Well, the good news is that it may not be “the law” anymore either because Wilson’s sentence has been voided,

“A Georgia judge on Monday voided a 10-year sentence given to a 17-year-old teenage male who was convicted of having consensual oral sex with a 15-year-old girl.

Monroe County Superior Court Judge Thomas Wilson voided Genarlow Wilson’s sentence and dropped it to misdemeanor aggravated child molestation with a 12-month sentence, plus credit for time served. Under the new ruling, he will not be required to register as a sex offender.

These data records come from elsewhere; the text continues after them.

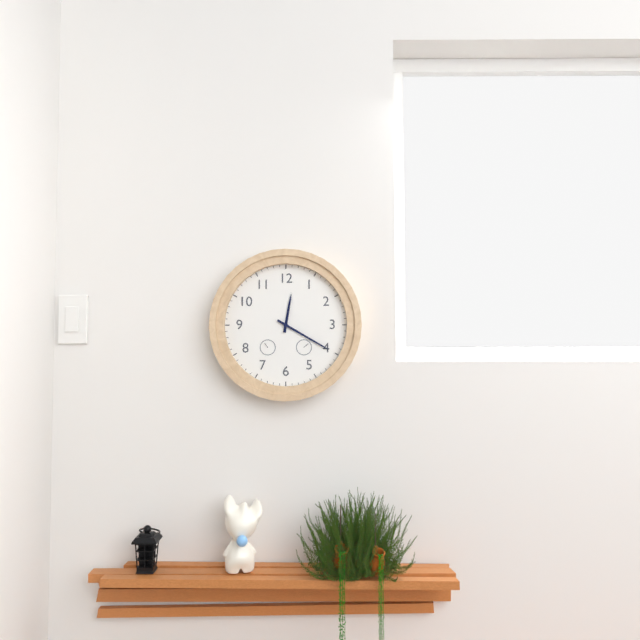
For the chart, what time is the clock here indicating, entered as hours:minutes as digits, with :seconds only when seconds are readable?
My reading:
12:20
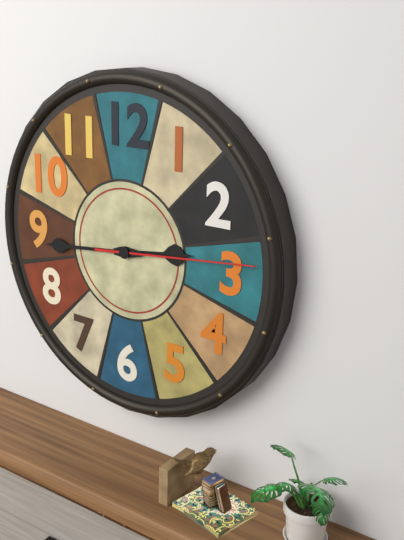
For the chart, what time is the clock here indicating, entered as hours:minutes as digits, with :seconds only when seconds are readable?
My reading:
2:44:14
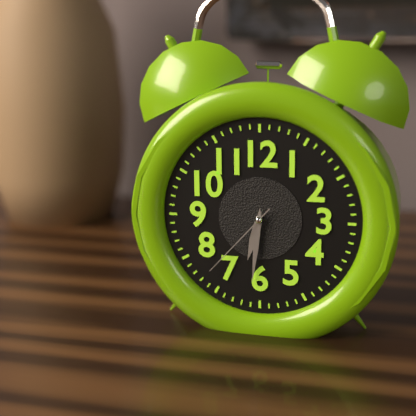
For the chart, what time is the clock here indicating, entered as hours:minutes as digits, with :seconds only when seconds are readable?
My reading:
6:31:37
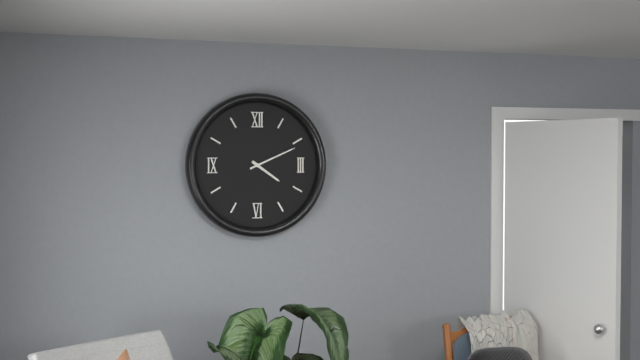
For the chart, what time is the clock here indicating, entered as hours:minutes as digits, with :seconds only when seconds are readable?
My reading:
4:11
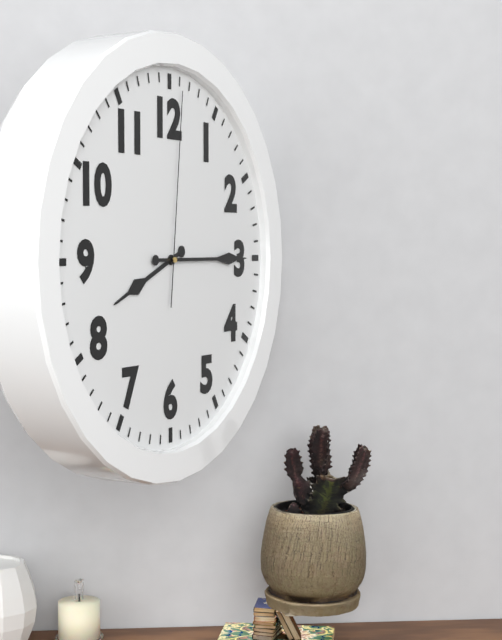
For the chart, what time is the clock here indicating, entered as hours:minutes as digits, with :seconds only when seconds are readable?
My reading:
8:15:01
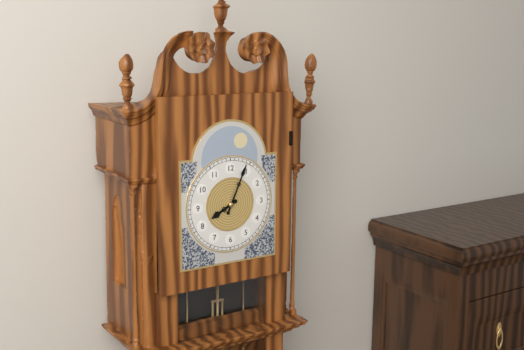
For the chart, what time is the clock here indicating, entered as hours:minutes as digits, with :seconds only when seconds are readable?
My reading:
8:04
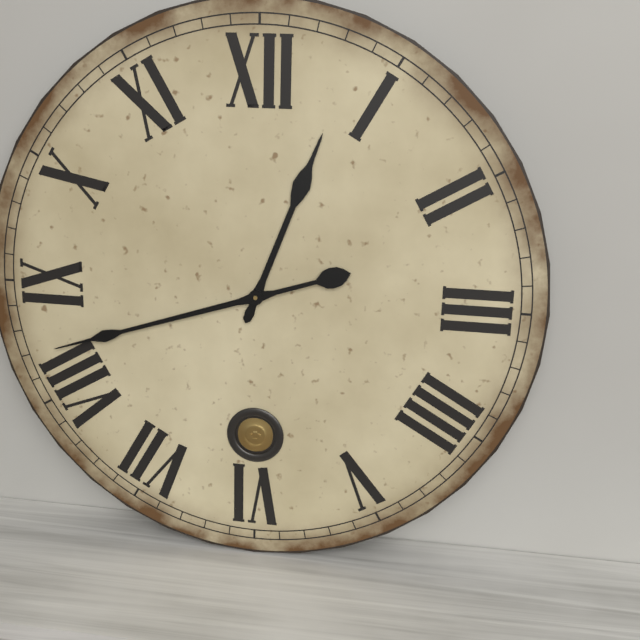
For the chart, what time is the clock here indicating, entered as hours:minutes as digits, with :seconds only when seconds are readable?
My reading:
12:42
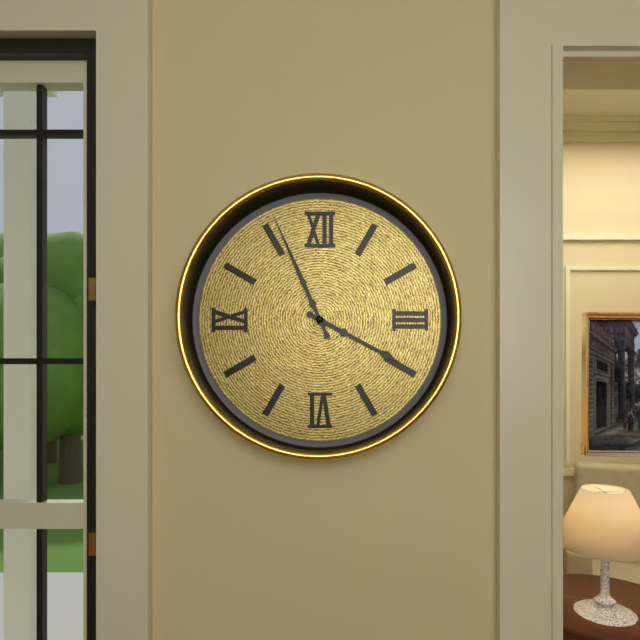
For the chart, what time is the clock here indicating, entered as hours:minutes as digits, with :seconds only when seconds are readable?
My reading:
3:56
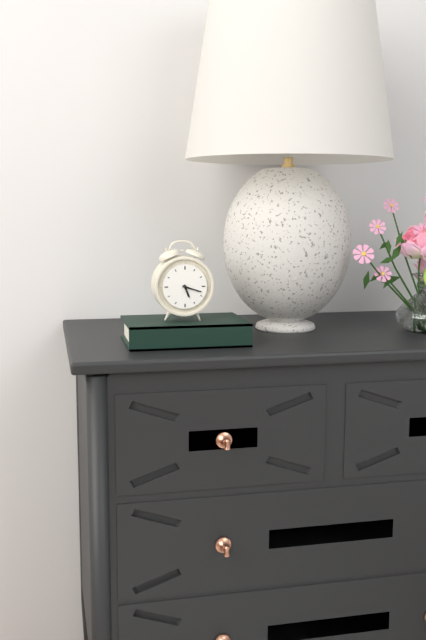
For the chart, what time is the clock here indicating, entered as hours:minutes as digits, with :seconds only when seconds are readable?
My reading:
5:18
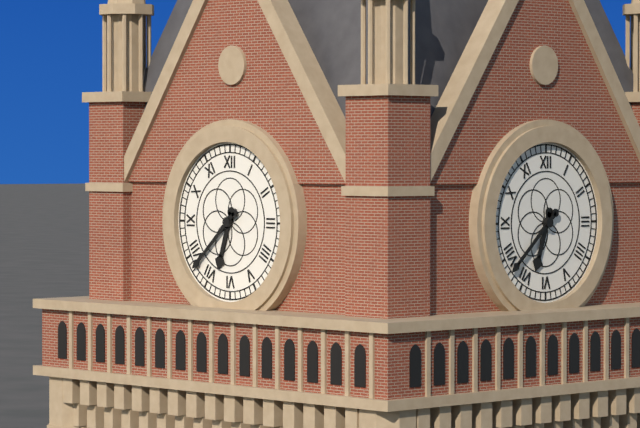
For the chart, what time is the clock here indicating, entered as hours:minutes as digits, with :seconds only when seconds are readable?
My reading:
6:38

“I just feel like a miracle happened,” Genarlow Wilson’s mother, Juannessa Bennett, said Monday.

Georgia Attorney General Thurbert Baker said Monday afternoon that he had filed notice of appeal, arguing that Georgia law does not give a judge authority to reduce or modify the sentence imposed by the trial court. He said he would seek an expedited ruling from the Georgia Supreme Court.

Wilson defense lawyer B.J. Bernstein said she believes Baker is just trying to stop Wilson’s immediate release.

…Wilson’s original sentence, for aggravated child molestation, was widely criticized on the grounds it was grossly disproportionate to the crime. State lawmakers later passed a law to close the loophole that led to the 10-year term.

“The fact that Genarlow Wilson has spent two years in prison for what is now classified as a misdemeanor, and without assistance from this Court, will spend eight more years in prison, is a grave miscarriage of justice,” the judge wrote.”

I’m not sure what the Attorney General’s reasoning here is for filing an appeal. Maybe he’s worried that this could set some kind of bad precedent. But, Genarlow Wilson doesn’t belong in jail and he shouldn’t have to stay in prison while this legal wrangling goes on. Justice was far overdue in this case and let’s hope that because of Baker’s actions, it doesn’t end up being delayed any further.